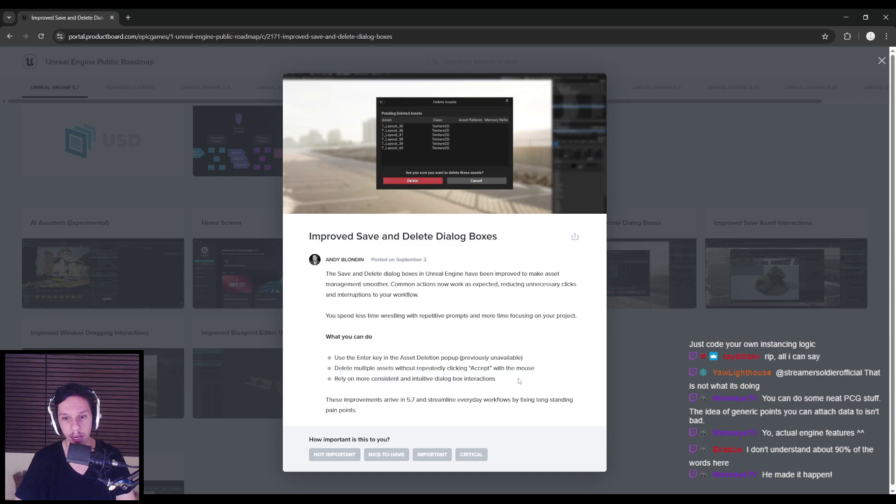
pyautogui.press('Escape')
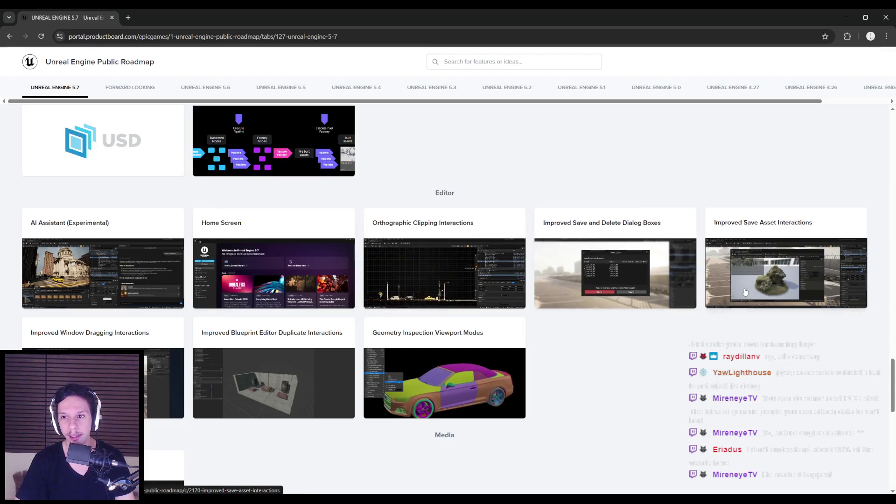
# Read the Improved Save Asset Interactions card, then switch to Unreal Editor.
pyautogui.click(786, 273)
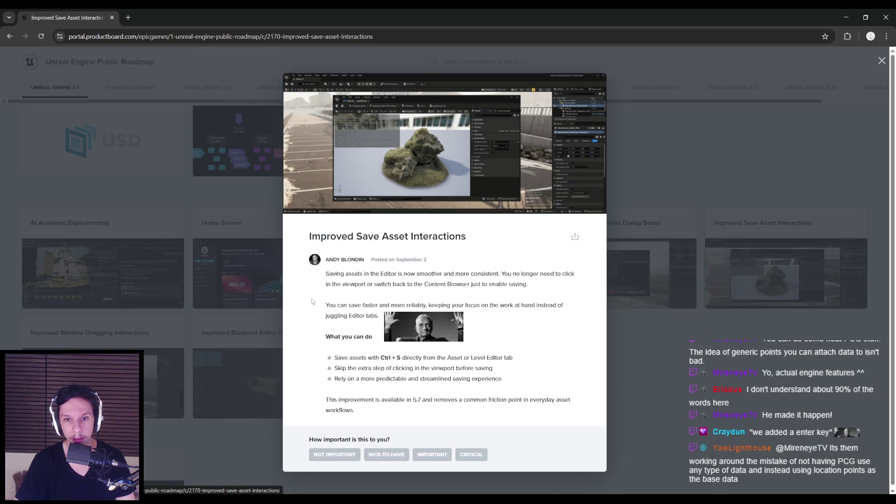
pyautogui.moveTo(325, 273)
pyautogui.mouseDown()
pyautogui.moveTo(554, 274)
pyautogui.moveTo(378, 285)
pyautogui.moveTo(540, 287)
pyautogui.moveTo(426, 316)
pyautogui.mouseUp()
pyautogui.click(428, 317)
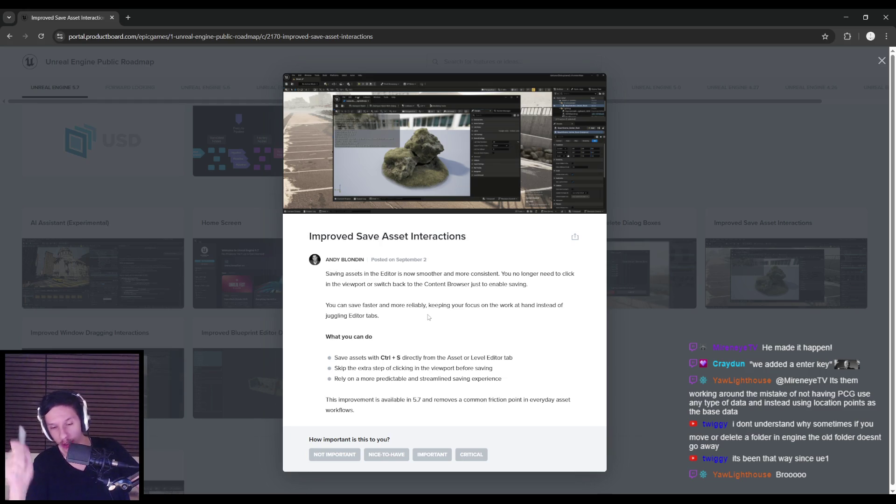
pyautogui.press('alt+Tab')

----------------------------------------

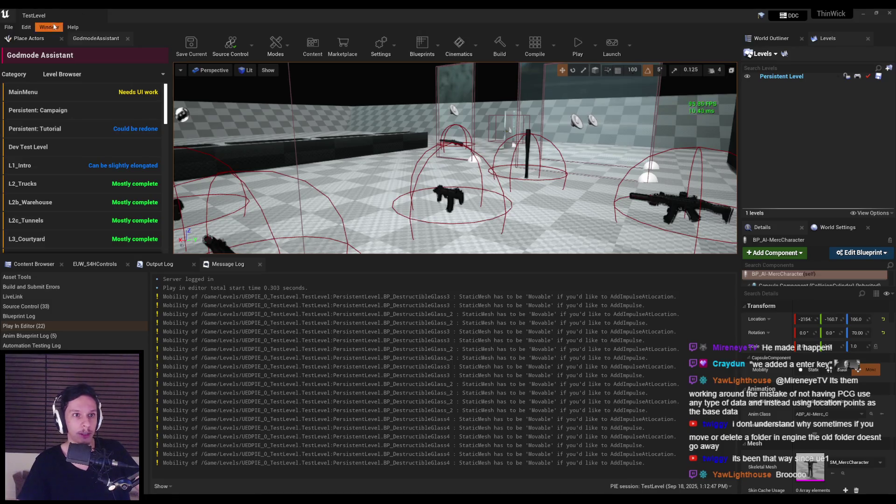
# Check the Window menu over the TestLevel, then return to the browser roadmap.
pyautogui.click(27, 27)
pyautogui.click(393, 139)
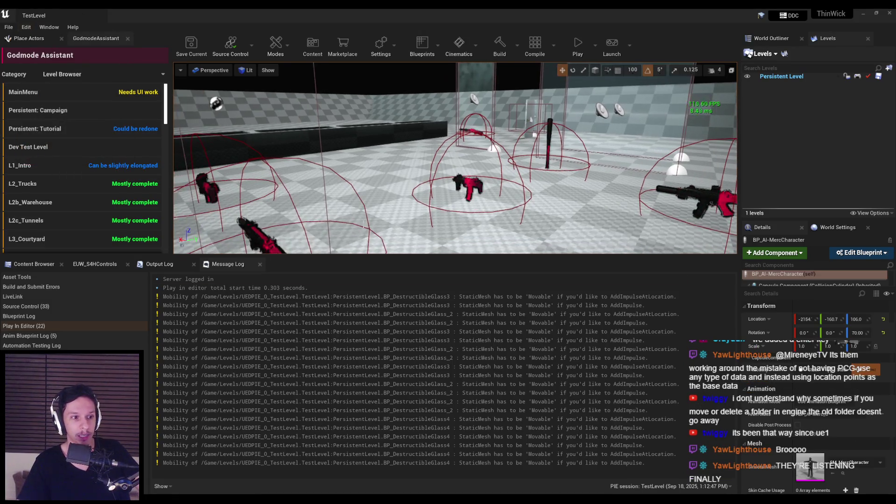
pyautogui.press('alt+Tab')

----------------------------------------

Tell me how many lines of the data hold the word "click", giving only the number.

**SOLUTION FOR THIS TASK**: 4